The image consists of 20,000 gold nanoparticles
The image of the Sun is just 80 microns (millionths of a metre) wide, less than a tenth of the size of a pinhead.
It was made using a novel nanoprinting technique and is composed of 20,000 gold particles, each 60 nanometres (billionths of a metre) in diameter.
The printing method, outlined in the journal Nature Nanotechnology, could be used to cheaply fabricate tiny sensors and components for future microchips.
"This method opens up new ways to precisely and efficiently position various kinds of nanoparticles on different surfaces," said Heiko Wolf of IBM and one of the authors of the paper.
The computer giant, along with many other firms, is interested in manipulating particles at the nanoscale in its quest to shrink and improve the performance of future electronic devices.
The current generation of computer chips, which start production this year, already contain transistors with features just 45 nanometres wide.
IBM has previously shown off techniques for manipulating individual atoms; and the firm's researchers are no strangers to creating tiny artworks.

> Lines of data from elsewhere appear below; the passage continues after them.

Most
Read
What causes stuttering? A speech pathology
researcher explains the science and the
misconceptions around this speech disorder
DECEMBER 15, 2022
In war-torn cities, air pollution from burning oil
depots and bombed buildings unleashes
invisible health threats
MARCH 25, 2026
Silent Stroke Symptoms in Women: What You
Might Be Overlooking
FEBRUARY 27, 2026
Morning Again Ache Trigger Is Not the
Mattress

IBM researchers are no strangers to producing tiny artworks
In 1990, scientists from the firm demonstrated a method for moving individual atoms using a scanning tunnelling microscope. The first structure they created spelt "IBM".
But processes like this are too expensive and time consuming to be used to mass produce products.
The new printing method offers a solution, according to IBM.
To print an image, an "ink" made of nanoparticles suspended in an aqueous solution is washed over a soft silicone template. A substrate of glass or silicon, for example, is then laid on top.
The image is transferred because the ink is more attracted to the substrate than it is to the stencil.
According to the researchers, the process is efficient, reproducible and can lay down combinations of different materials such as metals, polymers, semiconductors, and oxides.
To demonstrate the capabilities of the process, the team reproduced Robert Fludd's 17th Century drawing of the Sun using microscopic gold particles printed on to silicon.
Tobias Kraus, also of IBM, said that the technique produced images with a resolution "three orders of magnitude higher than in conventional printing".
The firm believes the technique could be used to print nano-circuits for tiny high performance chips as well as being used to produce tiny sensors to monitor diseases in the body.
"These are quite fundamental things that could go very broadly," Gina-Luca Bona of IBM told the Associated Press.
The work was carried out in collaboration with ETH in Zurich.